Clustered Index Doesn't Have to be the Primary Key

Believe it or not, you don’t have to cluster your primary keys.

Most SQL Server mortals assume that their primary keys should be clustered because that is the default behavior of SQL Server Management Studio when using the designer to create a table. Unfortunately, the primary key is not always the best candidate for the one and only clustered index you're allowed on a table.

I won't go into detail here about what a clustered index is but I'll say that it is essentially your table and the order in which your table rows/records/tuples are stored is based on the column(s) used in your clustered index.

In an OLTP database where your pimary keys consist of a single integer identity column you're usually in good shape if your clustered index is also your primary key.

However, if you use composite and/or "intelligent" keys you're going to experience a number of performance problems. I won't expound on these problems here because I almost never use intelligent or composite keys in an OLTP system and don't believe they should be used in such systems.
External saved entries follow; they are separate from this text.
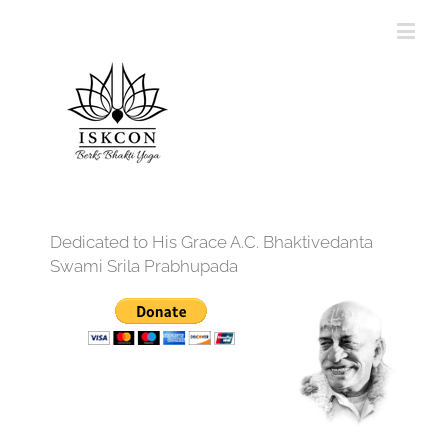
Dedicated to His Grace A.C. Bhaktivedanta
Swami Srila Prabhupada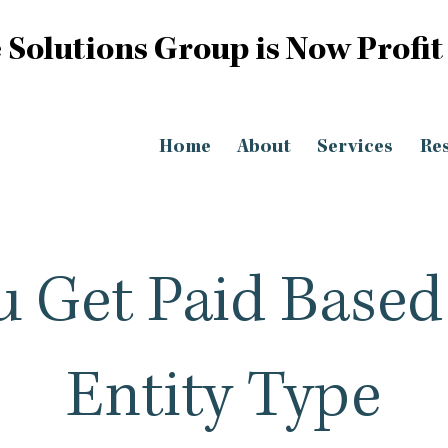
 Solutions Group is Now Profit
Home
About
Services
Re
 Get Paid Based
Entity Type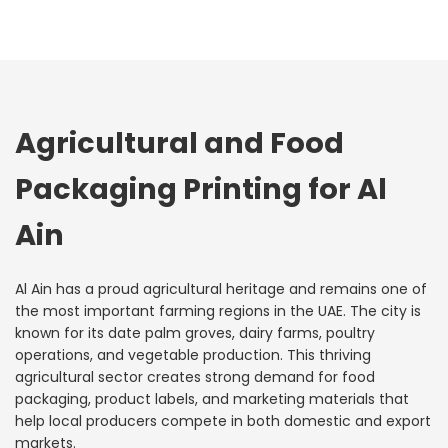
Agricultural and Food
Packaging Printing for Al
Ain
Al Ain has a proud agricultural heritage and remains one of
the most important farming regions in the UAE. The city is
known for its date palm groves, dairy farms, poultry
operations, and vegetable production. This thriving
agricultural sector creates strong demand for food
packaging, product labels, and marketing materials that
help local producers compete in both domestic and export
markets.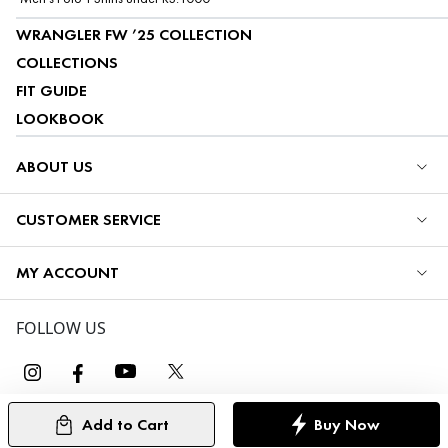
WRANGLER FW ’25 COLLECTION
COLLECTIONS
FIT GUIDE
LOOKBOOK
ABOUT US
CUSTOMER SERVICE
MY ACCOUNT
FOLLOW US
Add to Cart
Buy Now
The place I most often have a non-primary key clustered index is in an OLAP fact table. OLAP systems are more concerned about high performance reads of blocks of data as opposed to reads and writes of individual rows as is the case in transactional systems.

In a data warehouse/OLAP database date is often an attribute used in most analyses. By creating a clustered index on the most important date in a fact table (i.e. order date in an order table), you enable better I/O and therefore faster query response times for the majority of queries executed.

Some might argue that the unique surrugate key of the fact table (if you even have one) should have a clustered index. Hmmm . . . how often do you query a fact table and have a surrogate key based predicate? The answer should probably be never (although I almost never say never)!

How about writes? Fact tables are often written to based on a date. By clustering on date we typically have sequential writes to the disk. When we load today's data we end up adding data to the end of the last data page for the table because today's date comes after yesterday's date. If we were to cluster on some kind of an intelligent key we'd end up having to insert rows into pre-existing data pages which leads to much higher I/O and therefore decreased performance.

How about archiving and partitioning? In most OLAP scenarios the business requirement is to have something like 25 months worth of data available in the system at all times. It's often beneficial for performance and disk expense reasons to take old data offline. The best way to do this in a SQL Server environment is to partition your fact tables using a year/month based partition function. For partitioning to be successful it is necessary for your partition column to be part of the clustered index. If you cluster on your date column and partition on your date column as well, you're all set.

In short, if you're working in a data warehouse/OLAP environment pay careful attention to what column(s) you create your clustered indexes on. It can make or break the performance of your solution!